Where does the SVD come from?
This short post addresses the title question, a common query from my students. First, we will explain the singular value decomposition (SVD) using the definition as a starting point, the way it is introduced in lectures. We will then go through a derivation to arrive at the definition by analogy with eigenvalues and eigenvectors for a square matrix.
Fait accompli
In my Maths Data Book, the SVD of a real \(m\) by \(n\) matrix \(\bf{A}\) is defined as, $$ \newcommand{\tra}[1]{\bf{#1}^\mathrm{t}} \newcommand{\Qtwo}{{\bf V}} \newcommand{\Qtt}{{\bf V}^\mathrm{t}} \newcommand{\Qone}{{\bf U}} \newcommand{\Rn}{\mathbb{R}^n} \newcommand{\Rm}{\mathbb{R}^m} \newcommand{\Sg}{{\bf \Sigma}} {\bf{A}} = {\Qone \Sg \Qtt} \ , \tag{I} $$ where:
- \(\Qone\) contains the \(m\) unit eigenvectors of \(\bf{A}\tra{A}\) as columns;
- \(\Qtwo\) contains the \(n\) unit eigenvectors of \(\tra{A}\bf{A}\) as columns;
- \(\Sg\) is an \(m\) by \(n\) diagonal matrix containing the square roots of the eigenvalues shared between \(\tra{A}\bf{A}\) and \(\bf{A}\tra{A}\), conventionally in descending order.
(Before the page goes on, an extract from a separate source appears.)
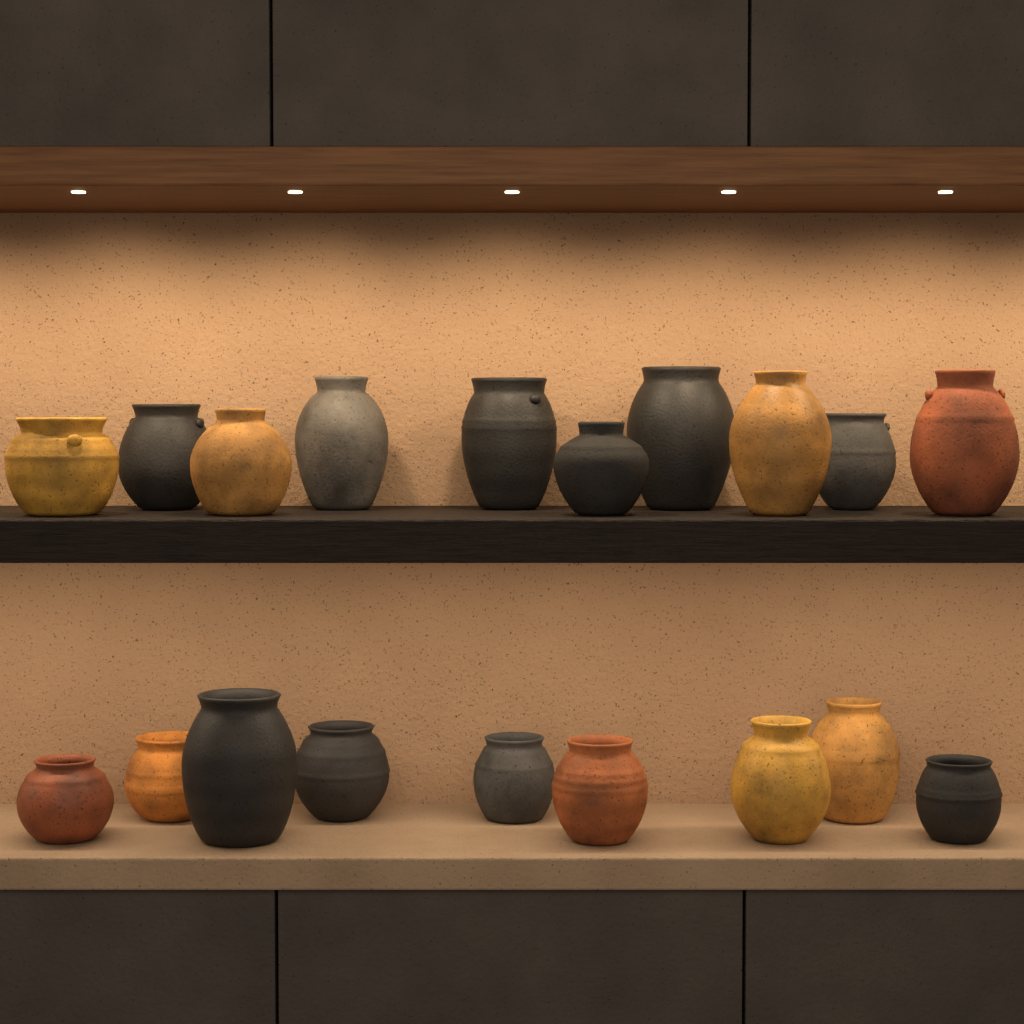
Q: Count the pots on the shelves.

If we consider \(\bf{A}\) as a linear transformation from \(\Rn\) to \(\Rm\), then we can see the SVD as a decomposition into three separate transformations: \(\Qtwo\) is a reflection or rotation in \(\Rn\), \(\Sg\) is a scaling along each coordinate direction, and \(\Qone\) is a reflection or rotation in \(\Rm\).
The SVD also reveals orthonormal bases for the four fundamental subspaces of \(\bf{A}\). Because eigenvectors are by definition orthogonal, we can form a vector space in \(\Rn\) by using as many columns of \(\Qtwo\) as we desire dimensions, and similarly for \(\Rm\) with the columns of \(\Qone\). If the rank of \(\bf{A}\) is \(r\), we need \(r\) vectors for each of the column and row space, \(n-r\) for the null space, and \(m-r\) for the left null space.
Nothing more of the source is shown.